• [Your task] Every line below should come back exactly as written, though the pictures stay out.

• [Extracted data]
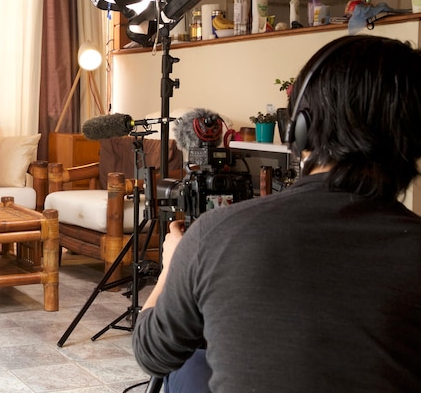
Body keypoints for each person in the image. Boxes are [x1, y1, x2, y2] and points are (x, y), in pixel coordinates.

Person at [132, 35, 421, 392]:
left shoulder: (215, 234)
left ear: (299, 129)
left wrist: (173, 267)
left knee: (189, 362)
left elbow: (151, 352)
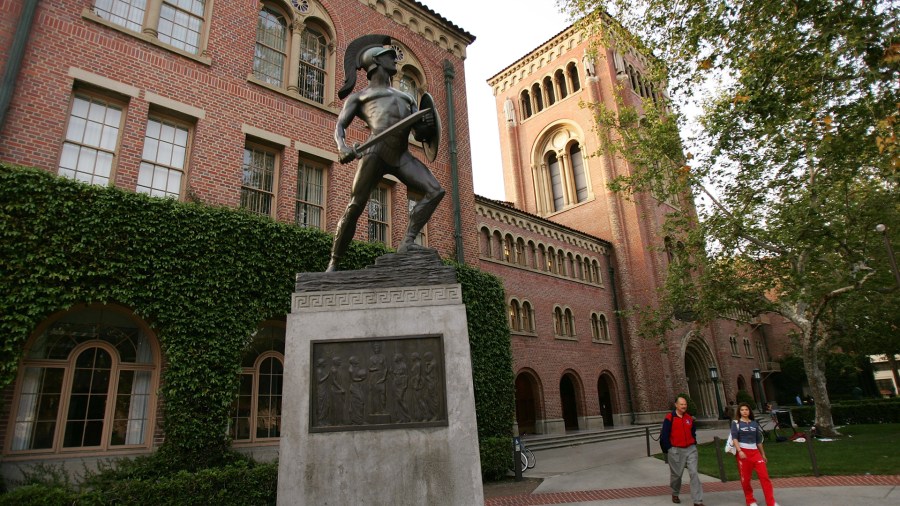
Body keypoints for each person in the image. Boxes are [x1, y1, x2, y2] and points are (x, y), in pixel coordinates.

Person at [326, 35, 443, 272]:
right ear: (377, 62)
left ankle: (408, 241)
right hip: (374, 153)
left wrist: (428, 123)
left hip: (401, 155)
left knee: (435, 190)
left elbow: (419, 133)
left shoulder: (407, 98)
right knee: (356, 205)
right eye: (390, 57)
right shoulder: (360, 97)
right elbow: (339, 126)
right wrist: (342, 147)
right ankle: (334, 261)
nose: (395, 61)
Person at [731, 402, 779, 506]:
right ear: (739, 412)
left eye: (746, 410)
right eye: (742, 410)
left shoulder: (754, 423)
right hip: (743, 452)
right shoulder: (736, 423)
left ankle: (771, 502)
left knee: (764, 477)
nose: (744, 411)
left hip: (755, 452)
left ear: (749, 411)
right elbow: (734, 437)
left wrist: (763, 454)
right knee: (746, 479)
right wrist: (740, 451)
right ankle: (750, 500)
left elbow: (758, 440)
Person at [660, 396, 703, 505]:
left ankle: (698, 501)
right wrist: (669, 449)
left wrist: (694, 442)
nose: (684, 406)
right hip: (676, 450)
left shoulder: (689, 418)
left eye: (685, 404)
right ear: (676, 405)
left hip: (691, 449)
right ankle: (675, 493)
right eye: (682, 404)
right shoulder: (670, 418)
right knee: (677, 475)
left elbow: (693, 431)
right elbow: (664, 436)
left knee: (694, 473)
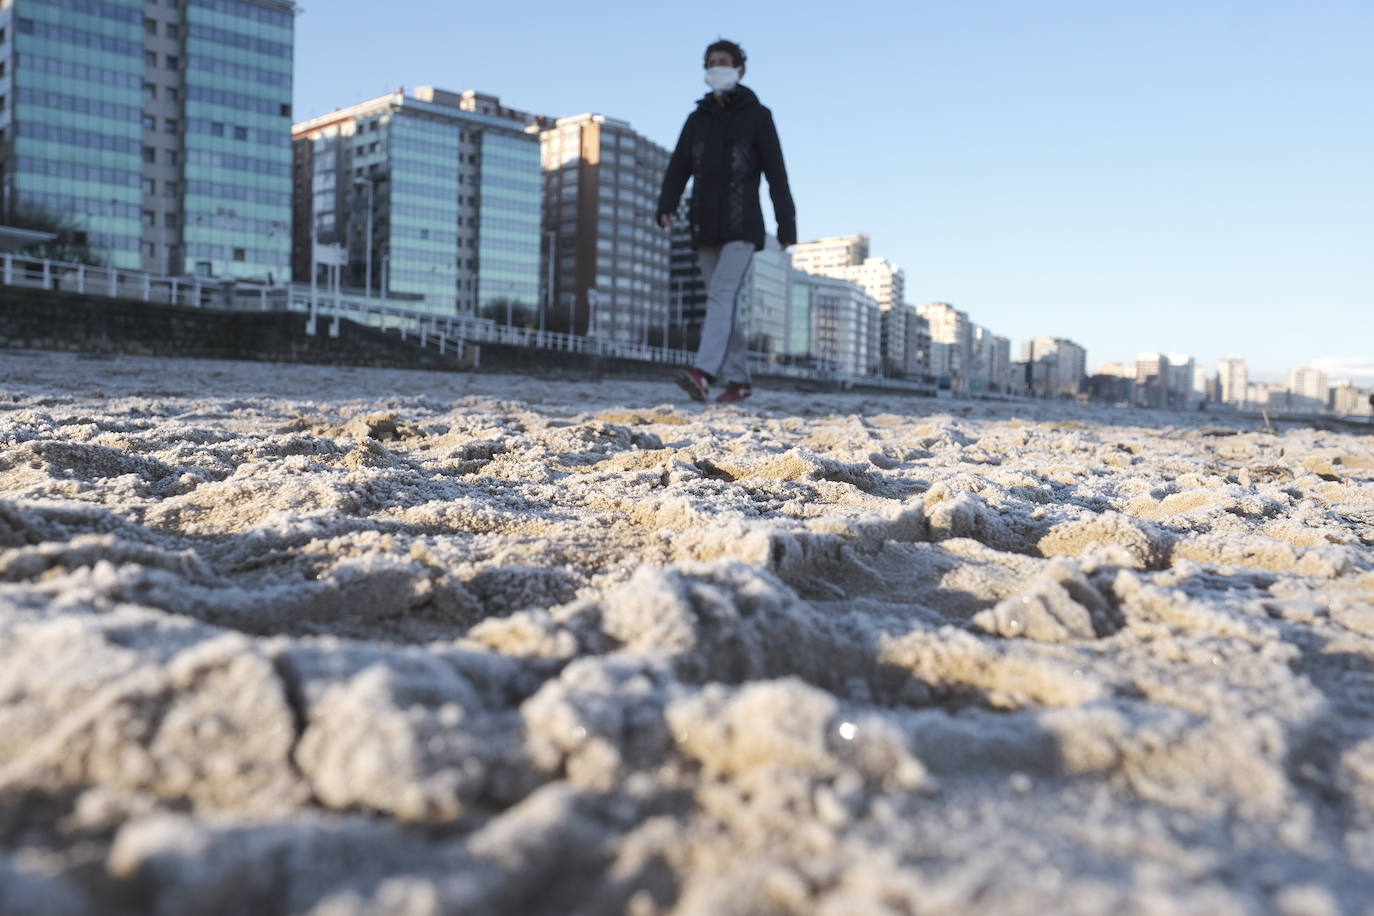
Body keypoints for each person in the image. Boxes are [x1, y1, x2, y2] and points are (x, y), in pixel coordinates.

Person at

• [Written reply]
Body keypoints for each person in the image. Boxes are [x1, y1, x2, y2] and points are (x, y), in pixel coordinates.

Person at [132, 35, 421, 392]:
left shoulder: (215, 234)
left ear: (299, 129)
left wrist: (173, 267)
left knee: (189, 362)
left elbow: (151, 352)
Body keypoints for each person in the image. Boxes are [x1, y1, x2, y2] and points are (x, y), in pixel coordinates.

Person at [326, 35, 443, 272]:
right ear: (377, 62)
left ankle: (408, 241)
right hip: (374, 153)
left wrist: (428, 123)
left hip: (401, 155)
left knee: (435, 190)
left elbow: (419, 133)
left shoulder: (407, 98)
right knee: (356, 205)
right eye: (390, 57)
right shoulder: (360, 97)
right elbow: (339, 126)
right wrist: (342, 147)
right ankle: (334, 261)
nose: (395, 61)
Person at [731, 402, 779, 506]:
right ear: (739, 412)
left eye: (746, 410)
right eye: (742, 410)
left shoulder: (754, 423)
right hip: (743, 452)
right shoulder: (736, 423)
left ankle: (771, 502)
left knee: (764, 477)
nose: (744, 411)
left hip: (755, 452)
left ear: (749, 411)
right elbow: (734, 437)
left wrist: (763, 454)
right knee: (746, 479)
right wrist: (740, 451)
right ankle: (750, 500)
left elbow: (758, 440)
Person at [660, 396, 703, 505]:
left ankle: (698, 501)
right wrist: (669, 449)
left wrist: (694, 442)
nose: (684, 406)
right hip: (676, 450)
left shoulder: (689, 418)
left eye: (685, 404)
right ear: (676, 405)
left hip: (691, 449)
right ankle: (675, 493)
right eye: (682, 404)
right shoulder: (670, 418)
right knee: (677, 475)
left elbow: (693, 431)
right elbow: (664, 436)
left knee: (694, 473)
Body keypoints for each person in the image. Boxes are [x1, y1, x2, y2] and points are (x, y), in pixel coordinates.

Person at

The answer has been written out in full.